Measurement techniques for radium and the actinides in man at the Center for Human Radiobiology

• Published in: Health physics (1958) Vol. 44 Suppl 1; p. 323
• Main Authors: Toohey, R E, Keane, A T, Rundo, J
• Format: Journal Article
• Language: English
• Published: United States 1983
• Subjects: Actinoid Series Elements - analysis; Americium - analysis; Bone and Bones - analysis; Breath Tests; Calibration; Gamma Rays; Humans; Illinois; Mathematics; Plutonium - analysis; Radiometry - instrumentation; Radiometry - methods; Radium - analysis; Radon - analysis; Thorium - analysis; Whole-Body Counting - methods; Illinois
• ISSN: 0017-9078
• DOI: 10.1097/00004032-198306001-00030

Various techniques are employed to determine the amounts, retention, and distribution of radioactivity in human subjects in vivo. The principal method is gamma-ray spectrometry with large NaI(Tl) scintillation crystals ("whole-body counting").
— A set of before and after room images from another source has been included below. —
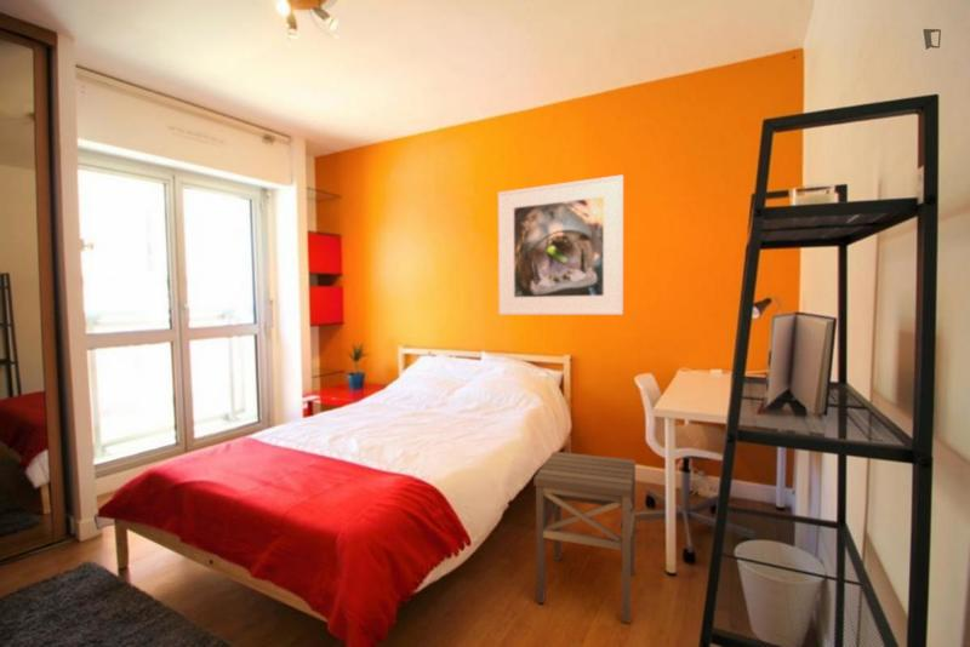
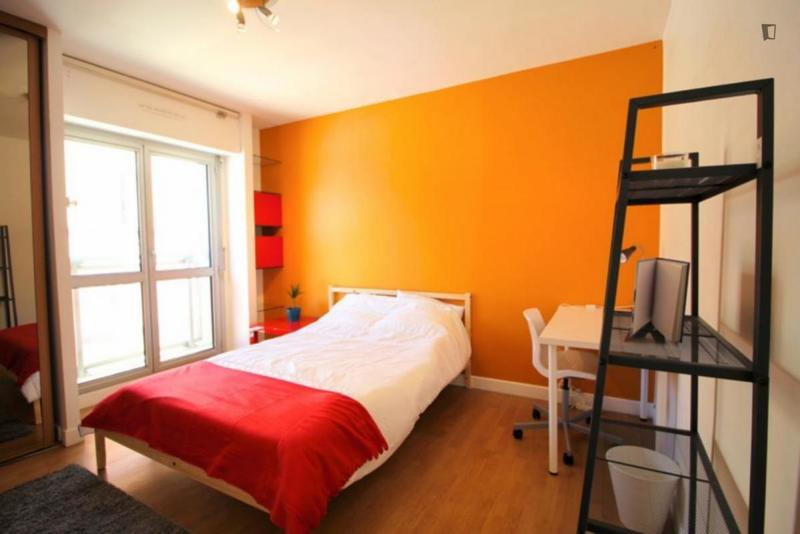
- side table [532,451,637,624]
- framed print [497,173,624,316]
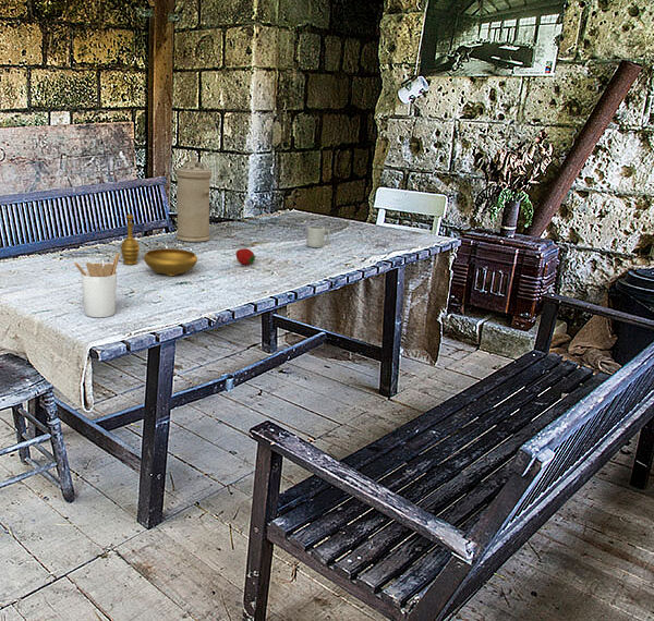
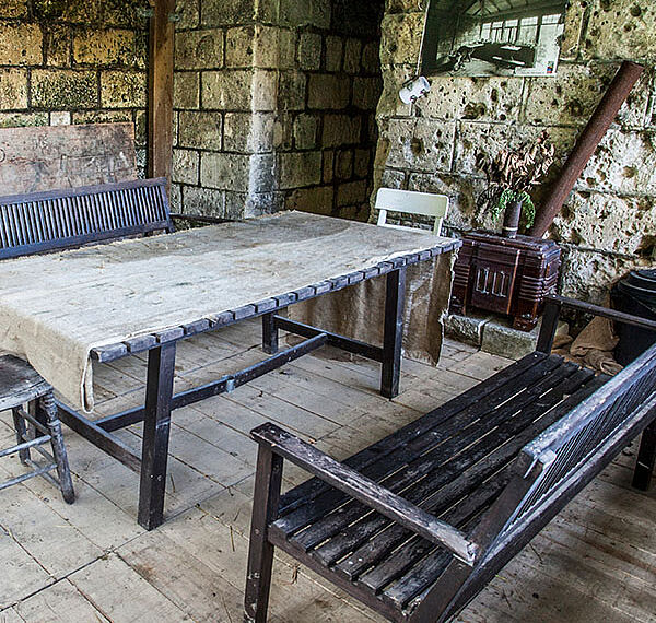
- cup [305,224,331,248]
- water filter [175,155,213,243]
- fruit [234,247,257,267]
- decorative bowl [120,212,198,277]
- utensil holder [73,252,121,318]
The geometries used include an arc of 1.5-m radius in which all parts of the body are roughly equidistant from the detector, a reclining chair and a flat bed with detectors placed above and below the subject. When a sufficient amount of radioactivity is present in a subject, scanning techniques assist in determining its distribution in the body. Specialized instruments such as a xenon-filled proportional counter and a dual-crystal (phoswich) detector are used to measure low-energy photon emitters, primarily plutonium and americium. americium. There are three primary methods of calibrating the detectors. The first is analytical, in which a rigorous mathematical treatment is employed; the second involves the administration of tracer amounts of radioactivity to human volunteers; the third consists of determining detector response to known amounts of radioactivity in a phantom. All three methods can be intercompared, and further evaluated by comparing the results of measurements in vivo with those of postmortem analyses. For both radium and thorium cases measured in vivo, the interpretation of the results is complicated by the fact that neither radium nor thorium emit gamma rays of any consequence. Instead, the observed gamma rays result from the decay of 214Bi (RaC) and 208Tl (ThC"), respectively. Since each of these nuclides is preceded in the decay chain by an isotope of the noble gas radon, some of which is exhaled, its activity is not equal to that of the parent radium or thorium. Therefore, breath samples are collected to determine the exhalation rate of the precursor isotope, 222Rn (radon) or 220Rn (thoron). The total body content is then the sum of the gamma activity and the exhaled radioactivity, referred to as the retained and emanating fractions, respectively.